Zukünftige gesetzliche Regelung zur Präimplantationsdiagnostik (PID)
Eine weitere schwierige Entscheidung wurde in der letzten Sitzungswoche des Deutschen Bundestag getroffen. Die Bundestagsabgeordneten stimmen in 2./3. Lesung über die zukünftige gesetzliche Regelung zur Präimplantationsdiagnostik (PID) ab.
Dies ist eine reine Gewissensentscheidung, die jeder einzelne Abgeordnete vor sich selbst verantworten muss.
Nach sorgfältiger Abwägung habe ich mich entschlossen, für ein vollständiges Verbot der PID zu votieren und unterstütze gemeinsam mit anderen Abgeordneten einen entsprechenden Gesetzentwurf.
Grundlage meiner Entscheidung ist das christliche Menschenbild und die damit verbundenen Wertevorstellungen.
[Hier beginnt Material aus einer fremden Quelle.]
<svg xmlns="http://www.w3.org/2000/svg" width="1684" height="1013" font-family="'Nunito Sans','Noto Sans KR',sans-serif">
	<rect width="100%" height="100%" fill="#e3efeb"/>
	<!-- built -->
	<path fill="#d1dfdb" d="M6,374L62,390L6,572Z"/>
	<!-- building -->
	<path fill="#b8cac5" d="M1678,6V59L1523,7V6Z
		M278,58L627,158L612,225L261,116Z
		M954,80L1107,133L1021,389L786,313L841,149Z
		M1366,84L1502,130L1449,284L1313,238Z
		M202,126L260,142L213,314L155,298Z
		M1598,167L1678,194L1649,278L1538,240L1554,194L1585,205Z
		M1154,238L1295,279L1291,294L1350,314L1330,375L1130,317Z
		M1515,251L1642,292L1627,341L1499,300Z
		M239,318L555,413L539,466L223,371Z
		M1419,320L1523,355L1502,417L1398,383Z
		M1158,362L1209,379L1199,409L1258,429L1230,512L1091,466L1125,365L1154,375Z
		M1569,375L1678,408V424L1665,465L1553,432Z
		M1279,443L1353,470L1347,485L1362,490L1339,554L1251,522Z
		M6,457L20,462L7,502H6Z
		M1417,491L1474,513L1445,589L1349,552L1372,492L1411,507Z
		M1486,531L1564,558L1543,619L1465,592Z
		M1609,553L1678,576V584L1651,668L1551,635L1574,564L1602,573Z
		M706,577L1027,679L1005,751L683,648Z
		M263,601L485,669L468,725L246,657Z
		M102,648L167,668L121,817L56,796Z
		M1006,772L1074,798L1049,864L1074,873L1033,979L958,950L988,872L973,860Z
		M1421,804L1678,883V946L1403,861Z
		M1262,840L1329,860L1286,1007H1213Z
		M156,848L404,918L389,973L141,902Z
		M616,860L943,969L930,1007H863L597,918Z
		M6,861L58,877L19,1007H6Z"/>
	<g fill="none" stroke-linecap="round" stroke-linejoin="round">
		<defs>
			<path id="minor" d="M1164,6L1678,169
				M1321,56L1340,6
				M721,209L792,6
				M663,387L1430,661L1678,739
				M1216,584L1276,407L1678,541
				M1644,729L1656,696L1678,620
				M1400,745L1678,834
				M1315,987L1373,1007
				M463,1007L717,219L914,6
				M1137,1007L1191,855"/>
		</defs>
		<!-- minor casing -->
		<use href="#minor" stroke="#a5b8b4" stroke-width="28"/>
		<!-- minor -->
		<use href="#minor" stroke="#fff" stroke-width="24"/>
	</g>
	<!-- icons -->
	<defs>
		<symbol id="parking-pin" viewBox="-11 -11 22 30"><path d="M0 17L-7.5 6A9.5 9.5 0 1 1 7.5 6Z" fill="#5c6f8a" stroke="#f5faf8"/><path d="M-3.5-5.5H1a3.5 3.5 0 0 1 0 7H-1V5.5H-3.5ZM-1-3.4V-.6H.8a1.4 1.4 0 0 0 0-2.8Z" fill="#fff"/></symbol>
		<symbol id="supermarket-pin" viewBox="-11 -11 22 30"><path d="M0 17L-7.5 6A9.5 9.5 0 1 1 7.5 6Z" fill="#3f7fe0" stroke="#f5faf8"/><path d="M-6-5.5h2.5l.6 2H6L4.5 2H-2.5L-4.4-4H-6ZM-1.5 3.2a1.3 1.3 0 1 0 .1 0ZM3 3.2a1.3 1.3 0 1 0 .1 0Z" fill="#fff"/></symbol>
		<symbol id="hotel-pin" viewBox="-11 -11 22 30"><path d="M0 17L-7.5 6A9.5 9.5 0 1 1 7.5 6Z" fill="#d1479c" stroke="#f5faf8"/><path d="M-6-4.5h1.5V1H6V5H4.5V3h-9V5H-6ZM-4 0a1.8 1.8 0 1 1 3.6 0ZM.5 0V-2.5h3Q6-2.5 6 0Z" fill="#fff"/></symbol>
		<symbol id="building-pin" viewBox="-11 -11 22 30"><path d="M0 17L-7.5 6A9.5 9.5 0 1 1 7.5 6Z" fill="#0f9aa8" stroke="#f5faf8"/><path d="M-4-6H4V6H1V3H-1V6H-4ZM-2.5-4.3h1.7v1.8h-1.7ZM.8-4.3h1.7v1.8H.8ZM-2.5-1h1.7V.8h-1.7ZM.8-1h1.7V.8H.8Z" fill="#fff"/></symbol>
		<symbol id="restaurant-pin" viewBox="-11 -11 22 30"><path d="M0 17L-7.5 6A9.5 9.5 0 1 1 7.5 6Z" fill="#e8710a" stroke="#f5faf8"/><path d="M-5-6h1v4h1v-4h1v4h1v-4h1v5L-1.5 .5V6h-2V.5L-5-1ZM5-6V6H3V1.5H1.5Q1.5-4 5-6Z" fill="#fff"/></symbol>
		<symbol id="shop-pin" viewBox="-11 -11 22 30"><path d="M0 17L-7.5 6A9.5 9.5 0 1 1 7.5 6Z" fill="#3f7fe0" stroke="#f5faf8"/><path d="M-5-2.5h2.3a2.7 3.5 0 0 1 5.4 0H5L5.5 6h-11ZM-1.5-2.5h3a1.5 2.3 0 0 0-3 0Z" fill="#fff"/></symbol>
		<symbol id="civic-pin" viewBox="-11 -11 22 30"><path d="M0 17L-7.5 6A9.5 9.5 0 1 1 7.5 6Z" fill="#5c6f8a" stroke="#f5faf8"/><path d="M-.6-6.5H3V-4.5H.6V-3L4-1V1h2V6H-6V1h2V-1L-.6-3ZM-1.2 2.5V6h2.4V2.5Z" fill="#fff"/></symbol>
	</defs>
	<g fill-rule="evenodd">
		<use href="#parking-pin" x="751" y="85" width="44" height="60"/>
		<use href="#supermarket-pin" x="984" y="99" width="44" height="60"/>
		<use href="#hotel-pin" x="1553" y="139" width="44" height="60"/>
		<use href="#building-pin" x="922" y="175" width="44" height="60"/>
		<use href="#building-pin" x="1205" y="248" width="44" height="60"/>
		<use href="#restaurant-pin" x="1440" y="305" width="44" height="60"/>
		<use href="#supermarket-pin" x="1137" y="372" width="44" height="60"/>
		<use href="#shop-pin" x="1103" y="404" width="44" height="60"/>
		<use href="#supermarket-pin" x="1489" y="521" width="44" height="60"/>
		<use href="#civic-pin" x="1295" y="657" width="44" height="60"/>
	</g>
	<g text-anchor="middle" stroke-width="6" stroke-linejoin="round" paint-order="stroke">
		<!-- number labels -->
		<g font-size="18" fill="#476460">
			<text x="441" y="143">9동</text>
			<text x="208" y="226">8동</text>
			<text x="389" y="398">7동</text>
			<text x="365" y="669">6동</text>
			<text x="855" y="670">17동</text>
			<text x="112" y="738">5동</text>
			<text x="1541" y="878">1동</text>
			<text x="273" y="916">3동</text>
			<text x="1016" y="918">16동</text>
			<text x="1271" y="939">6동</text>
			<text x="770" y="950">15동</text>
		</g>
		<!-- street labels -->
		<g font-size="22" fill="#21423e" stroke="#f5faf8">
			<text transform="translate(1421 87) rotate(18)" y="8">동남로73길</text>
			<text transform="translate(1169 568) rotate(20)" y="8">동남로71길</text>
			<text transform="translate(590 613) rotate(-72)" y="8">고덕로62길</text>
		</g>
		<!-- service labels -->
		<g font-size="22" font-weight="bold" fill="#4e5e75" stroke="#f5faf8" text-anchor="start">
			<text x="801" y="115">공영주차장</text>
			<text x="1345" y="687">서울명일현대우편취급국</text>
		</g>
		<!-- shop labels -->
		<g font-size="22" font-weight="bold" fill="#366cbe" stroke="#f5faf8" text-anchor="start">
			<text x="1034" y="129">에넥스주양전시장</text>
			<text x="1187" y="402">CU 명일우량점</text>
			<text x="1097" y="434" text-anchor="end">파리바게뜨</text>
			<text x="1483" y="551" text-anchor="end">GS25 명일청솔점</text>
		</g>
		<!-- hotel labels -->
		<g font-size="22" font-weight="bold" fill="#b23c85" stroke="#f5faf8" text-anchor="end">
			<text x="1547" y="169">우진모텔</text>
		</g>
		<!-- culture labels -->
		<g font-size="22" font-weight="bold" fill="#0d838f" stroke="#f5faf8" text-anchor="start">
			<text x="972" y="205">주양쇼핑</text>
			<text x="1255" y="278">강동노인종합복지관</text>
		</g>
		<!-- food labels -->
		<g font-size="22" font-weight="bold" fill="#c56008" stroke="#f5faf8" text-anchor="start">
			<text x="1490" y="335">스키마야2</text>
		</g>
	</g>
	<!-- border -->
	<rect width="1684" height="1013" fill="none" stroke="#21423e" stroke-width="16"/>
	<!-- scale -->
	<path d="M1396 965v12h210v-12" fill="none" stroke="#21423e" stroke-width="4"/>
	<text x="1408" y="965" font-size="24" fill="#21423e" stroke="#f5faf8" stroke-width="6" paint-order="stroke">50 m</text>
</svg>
Es kann und darf nicht Aufgabe des Menschen sein, zu entscheiden, welches Leben lebenswert ist und welches nicht. Im Gegenteil ist es unsere Aufgabe, das Leben in all seinen Facetten zu respektieren und zu schützen. Unser Landesvorsitzender Dr. Norbert Röttgen hat dies meines Erachtens richtig formuliert, als er sagte, dass das Leben gerade am Anfang und am Ende besonders schützenwert sei.
Menschliches Leben beginnt mit der Verschmelzung von Ei und Samenzelle und ab diesem Zeitpunkt ist es unsere Aufgabe, dieses Leben und diesen Menschen zu schützen. Ich habe volles Verständnis für das Leid und die Nöte der betroffenen Eltern und für ihren nachvollziehbaren Wunsch, durch medizinische Technik eine höhere Chance auf ein gesundes Kind zu erlangen. Doch auch hier muss die Frage beantwortet werden: „Was bedeutet gesund?“ und „Ab wann verliert ein Mensch mit vorhandener Behinderung sein Recht auf Leben?“
Diese Abwägung kann durch uns Menschen nicht vorgenommen werden. Wir müssen das Leben in all seinen Formen so akzeptieren wie es ist und als besonderes Geschenk sehen. Aus diesem Grund kommt für mich eine vollständige oder auch nur teilweise Freigabe der PID nicht in Betracht. Folglich habe ich für ein vollständiges Verbot gestimmt.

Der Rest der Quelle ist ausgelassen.